It's O's instead of ayes or nays Junket: A team of distinguished ladies and gentleman from Washington vote unanimously for the Orioles and breast cancer research.

April 15, 1997|By Jamie Stiehm | Jamie Stiehm,SPECIAL TO THE SUN

A team of Washington Senators came to Camden Yards yesterday, but not to play ball against the Orioles. Those days are long gone.

Instead, an entourage of U.S. senators -- all Republicans, for some reason -- and congressmen boarded a Baltimore-bound train at Union Station to schmooze, socialize, dress down and show support for a good cause, finding a cure for breast cancer. Not to mention the fun of hanging out with actress Lynda Carter, who still looks like Wonder Woman and threw the opening pitch at last night's game against the Minnesota Twins.

"My theory is, she's one of the few women who could throw it to the mound and have it get there," said Sydney Ferguson, who accompanied one of the Senate's most eligible bachelors, Tennessee Republican Fred Thompson.

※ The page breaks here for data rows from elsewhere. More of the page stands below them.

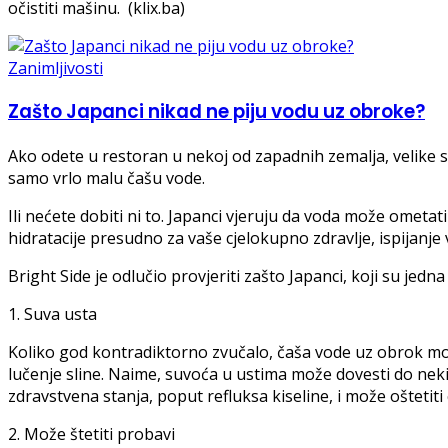
očistiti mašinu. (klix.ba)
Zanimljivosti
Zašto Japanci nikad ne piju vodu uz obroke?
Ako odete u restoran u nekoj od zapadnih zemalja, velike s
samo vrlo malu čašu vode.
Ili nećete dobiti ni to. Japanci vjeruju da voda može ometa
hidratacije presudno za vaše cjelokupno zdravlje, ispijanje
Bright Side je odlučio provjeriti zašto Japanci, koji su jedna
1. Suva usta
Koliko god kontradiktorno zvučalo, čaša vode uz obrok može i
lučenje sline. Naime, suvoća u ustima može dovesti do n
zdravstvena stanja, poput refluksa kiseline, i može oštetit
2. Može štetiti probavi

Thompson is the chairman of the Senate committee investigating campaign finance practices. But he managed to avoid all talk of politics on the train, where passengers were serenaded by a barbershop quartet singing -- what else? -- "Take Me Out to the Ball Game."

"I would have changed seats" if anyone had tried to talk shop, said Thompson, who added, "I find it mandatory to get out of Washington."

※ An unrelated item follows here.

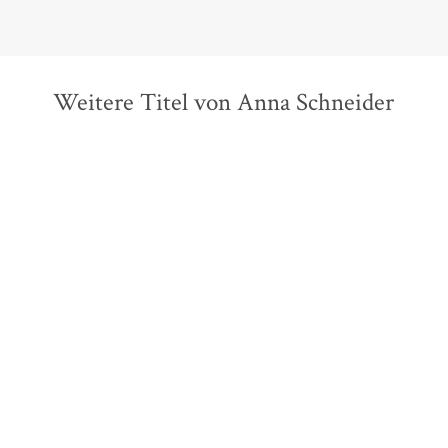
Weitere Titel von Anna Schneider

But there were also those that apparently could not tear themselves away from work. New York Sen. Alphonse D'Amato, who was due to meet his date, Kathy Finley, at the game and make it a double-date with Thompson and Ferguson, did not make the train. His fate remained unknown at this writing.

The ebullient woman who made the train run on time was Priscilla Mack, executive chairman of the annual Race for the Cure this year. "With a name like Connie Mack, I thought, I might can do this!" she said.

Mack is married to Connie Mack, senator from Florida and grandson of the famed Connie Mack, longtime owner and manager of the Philadelphia Athletics. She said she expected to raise $250,000 for breast cancer research from the day, mostly from corporate sponsors.

Mack is a five-year survivor of breast cancer, the "magic number" that greatly improves your prognosis. Mack said that 95 percent of cases are curable if diagnosed early enough, so "we don't have to lose so many women to this disease."

Also on the train were Maryland's Rep. Constance Morella sitting with Assistant Surgeon General Susan Blumenthal. They were happy to point out that federal funding for breast cancer research and treatment has increased sixfold since 1990, from $90 million to over $600 million now.

"I lost my mother to breast cancer 20 years ago, when we couldn't say the word out loud," said Dr. Blumenthal, who called it an "epidemic" that affects one out of eight women in their lifetimes.

"In this festive atmosphere, it's hard to talk about the realities," said Carter, who was on the train with her husband, lawyer Robert Altman, and 9-year-old son, Jamie.

Decked out in white from top to toe, she fixed her blue eyes on whomever she was talking to, and told Redskins player Ken Harvey, "I can't flirt with you because I'm married."

Utah Sen. Robert Bennett was wondering "where all the Democrats are," though organizers said Senate Minority Leader Tom Daschle was expected to come from New York to Baltimore by plane.

Donna Shalala, secretary of Health and Human Services, had an answer for that. Arriving on her own after the train parked at pTC Camden Yards, she told Mack, "I've been negotiating with your colleagues all afternoon on the budget."

To those who wonder whether she will follow in Secretary of State Madeline Albright's footsteps and throw out the first pitch, "George Will has been threatening to get me out here," said Shalala, an avid athlete.